I need the lines below from the one with "if he has a" down to the one with "They did make" reproduced exactly, both ends included, and nothing else.

Source texts of formatted documents:
○ ○ ○

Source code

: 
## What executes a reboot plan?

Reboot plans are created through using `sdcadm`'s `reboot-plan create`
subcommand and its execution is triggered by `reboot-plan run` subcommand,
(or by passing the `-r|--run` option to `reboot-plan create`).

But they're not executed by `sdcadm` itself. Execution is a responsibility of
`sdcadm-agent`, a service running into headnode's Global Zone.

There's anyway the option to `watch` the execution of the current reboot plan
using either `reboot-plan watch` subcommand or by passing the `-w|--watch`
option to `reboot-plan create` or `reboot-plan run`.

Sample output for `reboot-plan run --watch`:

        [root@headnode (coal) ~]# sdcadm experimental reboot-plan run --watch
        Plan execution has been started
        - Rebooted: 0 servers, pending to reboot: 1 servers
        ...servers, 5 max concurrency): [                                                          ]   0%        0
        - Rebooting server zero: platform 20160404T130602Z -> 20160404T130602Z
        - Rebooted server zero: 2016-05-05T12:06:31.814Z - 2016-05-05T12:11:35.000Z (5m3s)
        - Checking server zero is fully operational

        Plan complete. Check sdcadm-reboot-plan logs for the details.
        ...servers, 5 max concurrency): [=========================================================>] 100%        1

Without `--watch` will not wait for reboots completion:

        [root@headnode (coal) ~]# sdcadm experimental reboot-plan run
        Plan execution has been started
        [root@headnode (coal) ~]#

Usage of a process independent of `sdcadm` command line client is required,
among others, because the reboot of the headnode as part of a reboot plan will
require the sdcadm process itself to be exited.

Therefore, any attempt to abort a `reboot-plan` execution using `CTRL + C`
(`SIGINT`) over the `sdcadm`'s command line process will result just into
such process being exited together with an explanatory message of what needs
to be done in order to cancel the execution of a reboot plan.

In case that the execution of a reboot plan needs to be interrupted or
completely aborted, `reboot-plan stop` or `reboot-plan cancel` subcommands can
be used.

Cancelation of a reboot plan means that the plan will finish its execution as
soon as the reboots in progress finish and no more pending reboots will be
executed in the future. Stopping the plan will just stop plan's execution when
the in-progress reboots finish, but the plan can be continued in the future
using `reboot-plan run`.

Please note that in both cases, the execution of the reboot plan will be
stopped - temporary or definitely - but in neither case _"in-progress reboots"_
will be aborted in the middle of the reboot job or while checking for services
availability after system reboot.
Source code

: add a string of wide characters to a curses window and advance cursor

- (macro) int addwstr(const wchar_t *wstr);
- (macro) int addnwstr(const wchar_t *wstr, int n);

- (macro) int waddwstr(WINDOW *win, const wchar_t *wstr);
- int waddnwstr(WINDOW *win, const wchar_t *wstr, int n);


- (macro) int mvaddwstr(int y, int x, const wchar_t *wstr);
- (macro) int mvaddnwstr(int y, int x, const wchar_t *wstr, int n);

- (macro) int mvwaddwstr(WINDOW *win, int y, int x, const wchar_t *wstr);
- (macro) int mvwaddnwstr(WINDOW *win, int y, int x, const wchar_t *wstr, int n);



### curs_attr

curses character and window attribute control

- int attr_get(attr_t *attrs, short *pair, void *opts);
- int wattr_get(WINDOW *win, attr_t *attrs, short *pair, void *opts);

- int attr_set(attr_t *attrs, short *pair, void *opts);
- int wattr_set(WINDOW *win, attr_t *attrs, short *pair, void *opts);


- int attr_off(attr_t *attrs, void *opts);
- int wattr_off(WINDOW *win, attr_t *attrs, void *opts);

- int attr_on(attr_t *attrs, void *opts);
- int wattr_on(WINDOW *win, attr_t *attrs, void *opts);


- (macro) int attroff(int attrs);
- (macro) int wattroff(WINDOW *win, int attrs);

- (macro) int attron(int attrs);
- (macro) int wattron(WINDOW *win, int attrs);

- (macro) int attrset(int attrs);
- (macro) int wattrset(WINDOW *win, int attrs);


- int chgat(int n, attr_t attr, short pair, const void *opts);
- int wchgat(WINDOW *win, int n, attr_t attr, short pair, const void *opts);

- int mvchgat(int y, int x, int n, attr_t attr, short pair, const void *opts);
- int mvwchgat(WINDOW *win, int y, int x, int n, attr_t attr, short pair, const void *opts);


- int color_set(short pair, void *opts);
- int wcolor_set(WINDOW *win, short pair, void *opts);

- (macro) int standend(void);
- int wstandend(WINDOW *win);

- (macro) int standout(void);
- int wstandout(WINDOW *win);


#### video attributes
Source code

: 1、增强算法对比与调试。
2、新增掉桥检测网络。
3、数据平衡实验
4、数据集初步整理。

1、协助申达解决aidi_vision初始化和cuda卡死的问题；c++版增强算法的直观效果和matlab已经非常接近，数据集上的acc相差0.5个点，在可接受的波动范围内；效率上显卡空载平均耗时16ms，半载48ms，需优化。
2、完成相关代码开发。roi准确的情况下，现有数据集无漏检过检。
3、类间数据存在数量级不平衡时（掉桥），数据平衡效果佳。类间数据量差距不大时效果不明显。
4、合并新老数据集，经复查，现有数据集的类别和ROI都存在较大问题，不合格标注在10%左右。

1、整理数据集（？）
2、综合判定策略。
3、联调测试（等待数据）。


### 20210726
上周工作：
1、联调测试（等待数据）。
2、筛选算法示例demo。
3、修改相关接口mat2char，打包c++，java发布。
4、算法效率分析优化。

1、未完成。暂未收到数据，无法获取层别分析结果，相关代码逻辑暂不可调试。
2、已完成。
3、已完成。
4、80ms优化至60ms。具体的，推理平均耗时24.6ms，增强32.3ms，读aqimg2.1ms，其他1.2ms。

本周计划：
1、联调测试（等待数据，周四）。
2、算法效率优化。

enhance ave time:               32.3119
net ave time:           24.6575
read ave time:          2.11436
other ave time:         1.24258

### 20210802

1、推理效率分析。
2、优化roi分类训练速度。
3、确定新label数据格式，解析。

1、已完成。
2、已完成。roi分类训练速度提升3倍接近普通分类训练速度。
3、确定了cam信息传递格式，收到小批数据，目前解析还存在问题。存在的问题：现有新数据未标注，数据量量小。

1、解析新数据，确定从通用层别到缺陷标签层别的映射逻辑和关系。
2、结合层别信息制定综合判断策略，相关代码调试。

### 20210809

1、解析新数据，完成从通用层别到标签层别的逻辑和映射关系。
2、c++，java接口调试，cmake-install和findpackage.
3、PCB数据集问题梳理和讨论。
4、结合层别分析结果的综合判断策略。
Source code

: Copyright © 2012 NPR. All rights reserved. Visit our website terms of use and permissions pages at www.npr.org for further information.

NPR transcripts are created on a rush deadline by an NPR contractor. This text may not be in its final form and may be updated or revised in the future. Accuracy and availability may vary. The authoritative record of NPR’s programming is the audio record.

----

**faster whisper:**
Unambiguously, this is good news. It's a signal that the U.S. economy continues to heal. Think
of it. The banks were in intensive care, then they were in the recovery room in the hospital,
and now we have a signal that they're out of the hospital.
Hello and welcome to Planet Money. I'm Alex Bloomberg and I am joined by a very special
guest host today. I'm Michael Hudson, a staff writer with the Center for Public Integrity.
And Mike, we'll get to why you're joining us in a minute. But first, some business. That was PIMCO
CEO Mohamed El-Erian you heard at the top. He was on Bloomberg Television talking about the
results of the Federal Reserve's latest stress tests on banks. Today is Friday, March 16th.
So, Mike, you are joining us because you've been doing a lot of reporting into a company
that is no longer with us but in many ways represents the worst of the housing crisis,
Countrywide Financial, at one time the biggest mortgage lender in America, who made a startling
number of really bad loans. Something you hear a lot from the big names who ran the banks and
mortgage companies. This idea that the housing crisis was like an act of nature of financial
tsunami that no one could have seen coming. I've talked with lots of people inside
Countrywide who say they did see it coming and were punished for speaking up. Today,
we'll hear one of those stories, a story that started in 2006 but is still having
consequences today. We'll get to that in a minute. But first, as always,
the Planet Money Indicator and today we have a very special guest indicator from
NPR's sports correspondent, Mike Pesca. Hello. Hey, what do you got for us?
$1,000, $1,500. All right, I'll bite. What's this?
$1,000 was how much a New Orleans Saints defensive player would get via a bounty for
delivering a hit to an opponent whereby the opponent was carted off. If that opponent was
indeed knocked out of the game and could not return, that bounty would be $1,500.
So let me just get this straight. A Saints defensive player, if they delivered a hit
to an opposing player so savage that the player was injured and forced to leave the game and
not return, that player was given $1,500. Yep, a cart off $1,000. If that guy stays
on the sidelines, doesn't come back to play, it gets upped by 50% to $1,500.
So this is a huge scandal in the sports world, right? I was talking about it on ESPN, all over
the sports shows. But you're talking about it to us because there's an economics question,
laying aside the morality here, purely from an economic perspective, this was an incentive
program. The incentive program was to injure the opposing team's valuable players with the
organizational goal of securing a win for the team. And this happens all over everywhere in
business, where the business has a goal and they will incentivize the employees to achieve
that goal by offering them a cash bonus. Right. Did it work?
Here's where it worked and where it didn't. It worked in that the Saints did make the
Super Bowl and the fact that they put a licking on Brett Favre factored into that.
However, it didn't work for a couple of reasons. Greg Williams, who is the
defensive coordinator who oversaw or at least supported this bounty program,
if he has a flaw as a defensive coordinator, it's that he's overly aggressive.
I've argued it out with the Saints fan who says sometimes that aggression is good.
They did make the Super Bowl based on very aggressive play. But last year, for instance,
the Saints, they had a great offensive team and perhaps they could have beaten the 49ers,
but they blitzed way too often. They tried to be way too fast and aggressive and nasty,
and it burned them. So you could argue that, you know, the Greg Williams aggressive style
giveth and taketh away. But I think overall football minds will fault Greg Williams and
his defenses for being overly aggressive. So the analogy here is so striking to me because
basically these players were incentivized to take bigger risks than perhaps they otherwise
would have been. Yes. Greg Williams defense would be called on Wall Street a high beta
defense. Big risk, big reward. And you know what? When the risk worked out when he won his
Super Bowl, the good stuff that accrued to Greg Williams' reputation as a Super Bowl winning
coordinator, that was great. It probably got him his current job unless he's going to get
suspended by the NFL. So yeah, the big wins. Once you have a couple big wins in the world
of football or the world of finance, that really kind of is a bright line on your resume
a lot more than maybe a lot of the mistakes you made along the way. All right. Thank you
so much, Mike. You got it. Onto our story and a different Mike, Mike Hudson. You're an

○ ○ ○

Response box:
if he has a flaw as a defensive coordinator, it's that he's overly aggressive.
I've argued it out with the Saints fan who says sometimes that aggression is good.
They did make the Super Bowl based on very aggressive play. But last year, for instance,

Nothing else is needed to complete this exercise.